* Objective *
Write out every line of the records below without changing a single character.

Dataset entries

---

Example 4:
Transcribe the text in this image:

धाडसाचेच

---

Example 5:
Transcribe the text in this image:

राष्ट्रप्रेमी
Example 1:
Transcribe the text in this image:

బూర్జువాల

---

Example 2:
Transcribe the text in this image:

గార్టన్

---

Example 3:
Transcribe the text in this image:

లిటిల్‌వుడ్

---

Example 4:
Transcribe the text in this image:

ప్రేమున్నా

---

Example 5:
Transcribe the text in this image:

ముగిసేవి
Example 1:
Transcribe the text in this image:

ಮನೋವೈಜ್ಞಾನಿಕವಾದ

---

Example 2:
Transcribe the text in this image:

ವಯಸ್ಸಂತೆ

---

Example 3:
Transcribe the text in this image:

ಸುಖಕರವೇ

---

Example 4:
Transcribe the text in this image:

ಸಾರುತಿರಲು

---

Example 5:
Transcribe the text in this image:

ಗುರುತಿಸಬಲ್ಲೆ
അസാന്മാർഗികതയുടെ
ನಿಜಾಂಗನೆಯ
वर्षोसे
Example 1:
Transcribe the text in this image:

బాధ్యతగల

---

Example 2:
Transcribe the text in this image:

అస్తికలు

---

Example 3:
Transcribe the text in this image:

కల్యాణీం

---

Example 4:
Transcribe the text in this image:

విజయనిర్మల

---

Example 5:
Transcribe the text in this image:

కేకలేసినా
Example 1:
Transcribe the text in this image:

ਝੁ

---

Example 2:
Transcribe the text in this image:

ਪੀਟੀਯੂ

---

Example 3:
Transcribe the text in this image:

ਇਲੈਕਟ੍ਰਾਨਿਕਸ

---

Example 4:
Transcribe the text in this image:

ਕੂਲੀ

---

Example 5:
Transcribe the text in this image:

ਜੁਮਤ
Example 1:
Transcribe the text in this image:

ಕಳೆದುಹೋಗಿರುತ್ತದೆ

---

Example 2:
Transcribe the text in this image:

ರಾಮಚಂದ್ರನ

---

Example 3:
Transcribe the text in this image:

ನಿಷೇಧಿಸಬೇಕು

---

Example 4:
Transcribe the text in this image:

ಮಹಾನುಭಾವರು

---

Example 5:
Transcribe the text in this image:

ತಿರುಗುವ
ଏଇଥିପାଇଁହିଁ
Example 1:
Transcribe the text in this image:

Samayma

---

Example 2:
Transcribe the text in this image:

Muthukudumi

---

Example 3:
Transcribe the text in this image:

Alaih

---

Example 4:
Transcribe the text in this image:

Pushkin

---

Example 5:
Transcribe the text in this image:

* Solution for this task *
---

Example 4:
Transcribe the text in this image:

धाडसाचेच

---

Example 5:
Transcribe the text in this image:

राष्ट्रप्रेमी
Example 1:
Transcribe the text in this image:

బూర్జువాల

---

Example 2:
Transcribe the text in this image:

గార్టన్

---

Example 3:
Transcribe the text in this image:

లిటిల్‌వుడ్

---

Example 4:
Transcribe the text in this image:

ప్రేమున్నా

---

Example 5:
Transcribe the text in this image:

ముగిసేవి
Example 1:
Transcribe the text in this image:

ಮನೋವೈಜ್ಞಾನಿಕವಾದ

---

Example 2:
Transcribe the text in this image:

ವಯಸ್ಸಂತೆ

---

Example 3:
Transcribe the text in this image:

ಸುಖಕರವೇ

---

Example 4:
Transcribe the text in this image:

ಸಾರುತಿರಲು

---

Example 5:
Transcribe the text in this image:

ಗುರುತಿಸಬಲ್ಲೆ
അസാന്മാർഗികതയുടെ
ನಿಜಾಂಗನೆಯ
वर्षोसे
Example 1:
Transcribe the text in this image:

బాధ్యతగల

---

Example 2:
Transcribe the text in this image:

అస్తికలు

---

Example 3:
Transcribe the text in this image:

కల్యాణీం

---

Example 4:
Transcribe the text in this image:

విజయనిర్మల

---

Example 5:
Transcribe the text in this image:

కేకలేసినా
Example 1:
Transcribe the text in this image:

ਝੁ

---

Example 2:
Transcribe the text in this image:

ਪੀਟੀਯੂ

---

Example 3:
Transcribe the text in this image:

ਇਲੈਕਟ੍ਰਾਨਿਕਸ

---

Example 4:
Transcribe the text in this image:

ਕੂਲੀ

---

Example 5:
Transcribe the text in this image:

ਜੁਮਤ
Example 1:
Transcribe the text in this image:

ಕಳೆದುಹೋಗಿರುತ್ತದೆ

---

Example 2:
Transcribe the text in this image:

ರಾಮಚಂದ್ರನ

---

Example 3:
Transcribe the text in this image:

ನಿಷೇಧಿಸಬೇಕು

---

Example 4:
Transcribe the text in this image:

ಮಹಾನುಭಾವರು

---

Example 5:
Transcribe the text in this image:

ತಿರುಗುವ
ଏଇଥିପାଇଁହିଁ
Example 1:
Transcribe the text in this image:

Samayma

---

Example 2:
Transcribe the text in this image:

Muthukudumi

---

Example 3:
Transcribe the text in this image:

Alaih

---

Example 4:
Transcribe the text in this image:

Pushkin

---

Example 5:
Transcribe the text in this image:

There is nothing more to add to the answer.